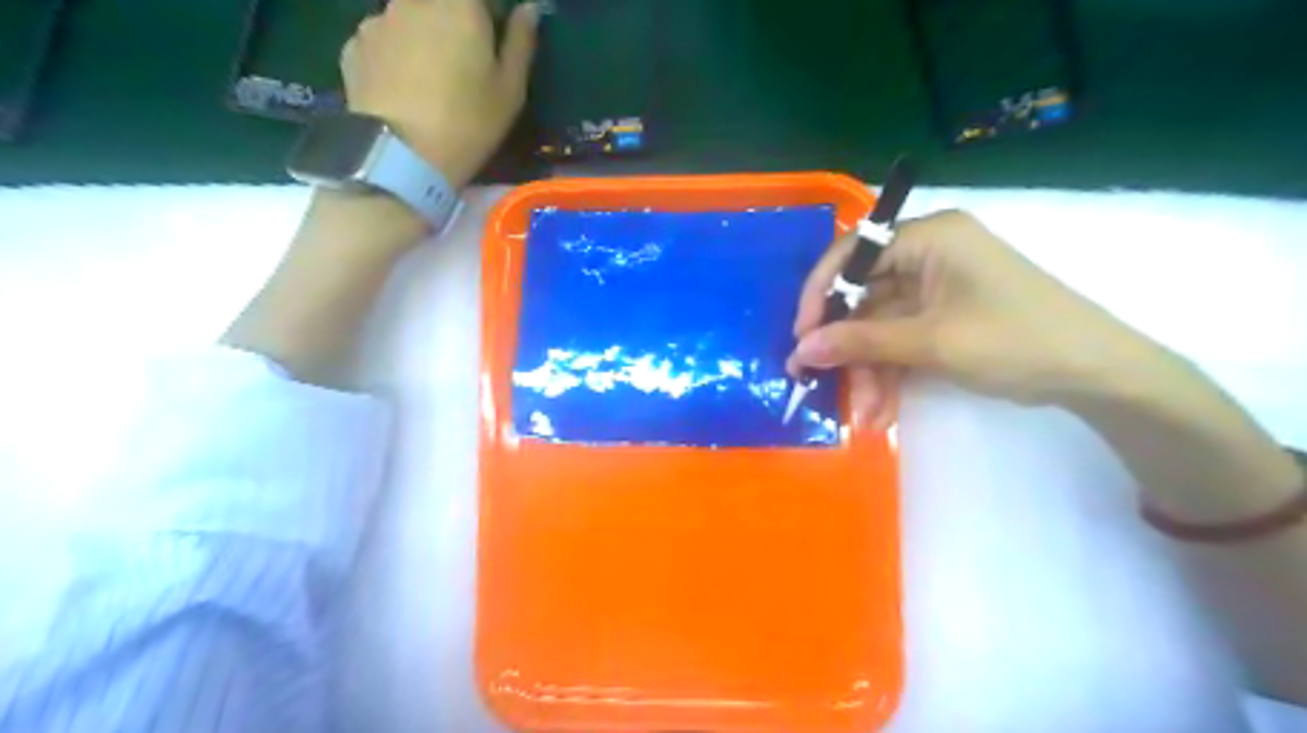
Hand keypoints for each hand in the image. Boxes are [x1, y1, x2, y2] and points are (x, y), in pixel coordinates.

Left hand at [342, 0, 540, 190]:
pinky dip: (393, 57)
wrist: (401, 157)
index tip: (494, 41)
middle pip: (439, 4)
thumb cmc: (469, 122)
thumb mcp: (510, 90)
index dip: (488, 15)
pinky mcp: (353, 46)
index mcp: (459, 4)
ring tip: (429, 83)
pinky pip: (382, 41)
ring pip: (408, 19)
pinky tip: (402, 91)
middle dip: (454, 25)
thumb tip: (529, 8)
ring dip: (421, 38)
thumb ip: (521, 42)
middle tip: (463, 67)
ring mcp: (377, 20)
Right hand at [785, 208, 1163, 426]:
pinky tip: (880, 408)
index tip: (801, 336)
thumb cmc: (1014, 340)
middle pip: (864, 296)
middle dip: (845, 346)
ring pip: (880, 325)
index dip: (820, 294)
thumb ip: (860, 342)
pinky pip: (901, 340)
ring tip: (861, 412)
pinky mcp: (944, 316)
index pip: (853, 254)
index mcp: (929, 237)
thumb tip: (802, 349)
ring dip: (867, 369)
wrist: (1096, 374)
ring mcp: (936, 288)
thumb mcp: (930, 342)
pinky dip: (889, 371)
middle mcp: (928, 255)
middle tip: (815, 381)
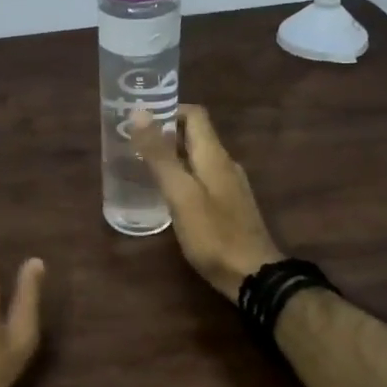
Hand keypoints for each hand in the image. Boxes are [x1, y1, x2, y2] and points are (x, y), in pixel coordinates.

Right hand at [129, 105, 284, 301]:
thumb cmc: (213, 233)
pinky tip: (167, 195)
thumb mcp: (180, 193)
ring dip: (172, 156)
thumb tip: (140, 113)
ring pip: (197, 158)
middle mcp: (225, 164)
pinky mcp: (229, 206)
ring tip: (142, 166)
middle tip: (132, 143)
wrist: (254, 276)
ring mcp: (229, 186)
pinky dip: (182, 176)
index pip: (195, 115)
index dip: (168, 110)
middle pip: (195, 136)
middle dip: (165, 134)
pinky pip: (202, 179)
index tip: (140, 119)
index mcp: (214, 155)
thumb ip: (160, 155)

----

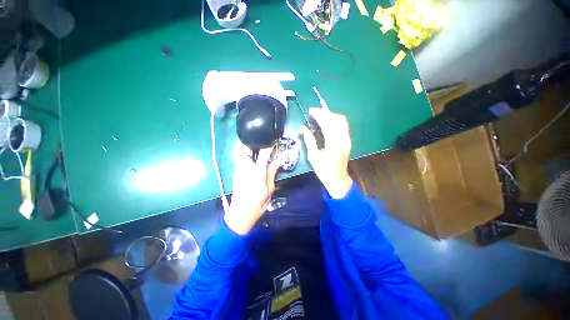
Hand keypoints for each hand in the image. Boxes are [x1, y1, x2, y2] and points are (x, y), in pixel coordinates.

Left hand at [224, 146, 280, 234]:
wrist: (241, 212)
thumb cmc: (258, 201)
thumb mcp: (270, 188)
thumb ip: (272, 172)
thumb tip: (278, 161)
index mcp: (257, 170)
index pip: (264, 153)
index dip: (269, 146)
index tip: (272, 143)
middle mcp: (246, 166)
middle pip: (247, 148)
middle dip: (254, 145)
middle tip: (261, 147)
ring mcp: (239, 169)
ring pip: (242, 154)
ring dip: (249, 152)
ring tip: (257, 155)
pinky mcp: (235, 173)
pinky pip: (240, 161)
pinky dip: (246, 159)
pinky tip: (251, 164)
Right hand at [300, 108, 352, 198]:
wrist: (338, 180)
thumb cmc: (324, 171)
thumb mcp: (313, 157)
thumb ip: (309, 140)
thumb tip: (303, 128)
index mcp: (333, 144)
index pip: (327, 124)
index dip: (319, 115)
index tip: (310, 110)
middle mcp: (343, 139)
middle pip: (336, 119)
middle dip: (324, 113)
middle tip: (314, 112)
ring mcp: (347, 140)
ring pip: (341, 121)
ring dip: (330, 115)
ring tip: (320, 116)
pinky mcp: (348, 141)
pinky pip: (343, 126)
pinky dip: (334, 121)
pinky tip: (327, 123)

----

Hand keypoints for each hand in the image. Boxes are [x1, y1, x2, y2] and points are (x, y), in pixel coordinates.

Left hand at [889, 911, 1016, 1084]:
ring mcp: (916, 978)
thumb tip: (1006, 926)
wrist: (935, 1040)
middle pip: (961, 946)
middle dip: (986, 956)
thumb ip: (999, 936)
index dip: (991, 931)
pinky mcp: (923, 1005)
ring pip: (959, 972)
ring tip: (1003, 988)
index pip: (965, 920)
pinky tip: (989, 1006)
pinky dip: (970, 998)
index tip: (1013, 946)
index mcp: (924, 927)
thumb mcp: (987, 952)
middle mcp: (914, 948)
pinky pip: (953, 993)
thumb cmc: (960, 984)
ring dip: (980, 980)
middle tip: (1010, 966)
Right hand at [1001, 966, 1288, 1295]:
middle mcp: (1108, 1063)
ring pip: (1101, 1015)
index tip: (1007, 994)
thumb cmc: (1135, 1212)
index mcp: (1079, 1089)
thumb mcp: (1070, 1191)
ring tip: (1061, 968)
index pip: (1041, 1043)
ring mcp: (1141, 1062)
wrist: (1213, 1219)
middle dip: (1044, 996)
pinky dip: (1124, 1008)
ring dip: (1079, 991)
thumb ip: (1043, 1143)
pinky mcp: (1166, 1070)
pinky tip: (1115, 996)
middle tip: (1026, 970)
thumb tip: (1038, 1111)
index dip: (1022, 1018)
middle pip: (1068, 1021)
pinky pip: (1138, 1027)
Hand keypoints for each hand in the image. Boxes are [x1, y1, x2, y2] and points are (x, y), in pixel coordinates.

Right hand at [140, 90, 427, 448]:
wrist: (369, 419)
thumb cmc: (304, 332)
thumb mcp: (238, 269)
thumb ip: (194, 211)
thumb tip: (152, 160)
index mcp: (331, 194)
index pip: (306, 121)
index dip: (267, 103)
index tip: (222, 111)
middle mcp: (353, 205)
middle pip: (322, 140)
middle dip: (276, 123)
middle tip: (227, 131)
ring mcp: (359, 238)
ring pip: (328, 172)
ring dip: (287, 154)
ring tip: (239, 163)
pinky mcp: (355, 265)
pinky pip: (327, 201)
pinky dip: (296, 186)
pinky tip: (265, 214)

----

All that is wanted is a faithful reproduction of the line above with "pinky pip: (382, 41)", the line with "index dip: (820, 294)", and every line in between.

# Result below
pinky pip: (382, 41)
ring pip: (408, 19)
pinky tip: (402, 91)
middle dip: (454, 25)
thumb tip: (529, 8)
ring dip: (421, 38)
thumb ip: (521, 42)
middle tip: (463, 67)
ring mcp: (377, 20)
Right hand at [785, 208, 1163, 426]:
pinky tip: (880, 408)
index tip: (801, 336)
thumb cmc: (1014, 340)
middle pip: (864, 296)
middle dip: (845, 346)
ring pip: (880, 325)
index dip: (820, 294)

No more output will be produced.